• **Aufgaben**:
- a) Schreibe aus dem Text über das Glühbirnenverbot den Abschnitt von „Interessant an all“ bis „Aufregung schüren konnte.“ wörtlich ab.
- b) Fasse den Text über das Glühbirnenverbot in zwei Sätzen zusammen.

• **Vorgegebener Text**:
══════

Am vergangenen Samstag,
dem 1. September 2012, trat die letzte Stufe des europaweiten Verbots
herkömmlicher, energetisch ineffizienter Glühbirnen in Kraft. Es
war begleitet von dem ein oder anderen Medienscherz,
aber der ganz große Volksaufstand blieb aus. Das ist einerseits
wenig überraschend, schließlich haben wir inzwischen mit der
Eurokrise sehr viel größere Sorgen. Andererseits aber kontrastiert
die Gleichgültigkeit in den letzten Tagen dann doch recht
bemerkenswert mit der medialen Empörung, die vor drei Jahren
herrschte, als das Glühbirnenverbot im Februar 2009 beschlossen
wurde.
Während in den meisten
europäischen Ländern das Thema schon damals kaum Nachrichtenwert
besaß, überschlugen sich die Medien im deutschsprachigen Raum mit
Horrorszenarien, die bei dem Umstieg auf das „kalte“
Energiesparlampenlicht drohten. Die FAZ berichtete von Glühbirnen-Hamsterkäufen („wobei in der
Branche gemunkelt wird, dass der Handel selbst, angesichts großer
Vorräte, das Thema lanciert hat, um von seinen hohen Beständen
loszukommen“). Der Journalist Jochen Bittner warf in dem
Europablog, das er damals für die Zeit schrieb, nur halb im
Scherz die Frage auf, „[w]ie sich die Abschaffung des menschlicheren
Edison-Lichtes auf die Anzahl der spontanen Axt-Morde auswirken
wird“. Das österreichische Künstlerduo mumu kündigte an,
künftig „im Untergrund“ traditionelle Glühbirnen herstellen und verbreiten
zu wollen. Und natürlich war in zahllosen Internetforen und den
Kommentarspalten der Online-Medien von der drohenden „EU-Diktatur“
und ähnlichem die Rede.
Wie kam es zu all der
Aufregung?
Interessant an all diesem
Aufruhr ist im Nachhinein vor allem die Frage, wie ein letztlich doch
recht belangloses Thema wie dieses solche Aufregung schüren konnte.
Manches daran mag Zufall gewesen sein: So werden umweltpolitische
Debatten in Deutschland häufig eine Spur erregter geführt als in
anderen Ländern; und dass die EU sich gerade mitten in der
Ratifikationskrise des Vertrags von Lissabon befand, trug wohl auch
nicht zu einer besonders sachlichen Diskussion bei.

══════

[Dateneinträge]
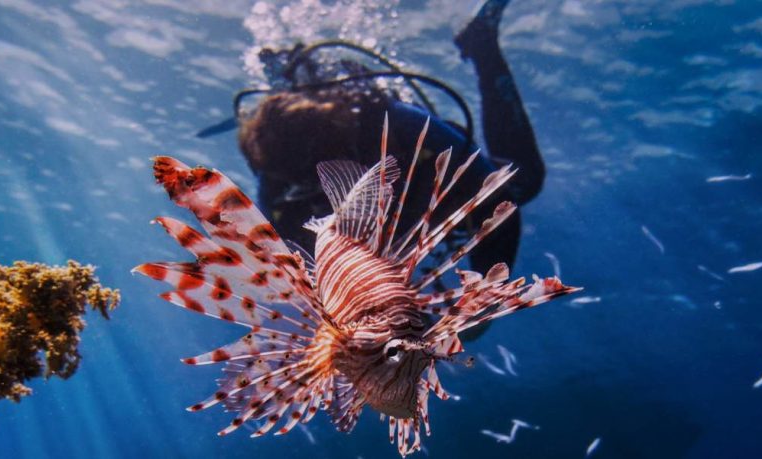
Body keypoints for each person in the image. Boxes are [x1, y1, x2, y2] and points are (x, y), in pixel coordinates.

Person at [209, 0, 544, 338]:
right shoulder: (278, 187)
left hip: (423, 188)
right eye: (308, 184)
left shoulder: (394, 123)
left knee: (524, 181)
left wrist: (481, 305)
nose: (332, 192)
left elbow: (496, 196)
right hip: (393, 223)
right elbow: (307, 280)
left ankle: (481, 43)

══════

• **Antworten**:
- a)
Interessant an all diesem
Aufruhr ist im Nachhinein vor allem die Frage, wie ein letztlich doch
recht belangloses Thema wie dieses solche Aufregung schüren konnte.

- b) Am 1. September 2012 trat die letzte Stufe des europaweiten Verbots herkömmlicher Glühbirnen ohne großen Volksaufstand in Kraft, was mit der medialen Empörung beim Beschluss des Verbots im Februar 2009 kontrastiert. Damals überschlugen sich vor allem die Medien im deutschsprachigen Raum mit Horrorszenarien, und im Nachhinein stellt sich die Frage, wie ein recht belangloses Thema solche Aufregung schüren konnte.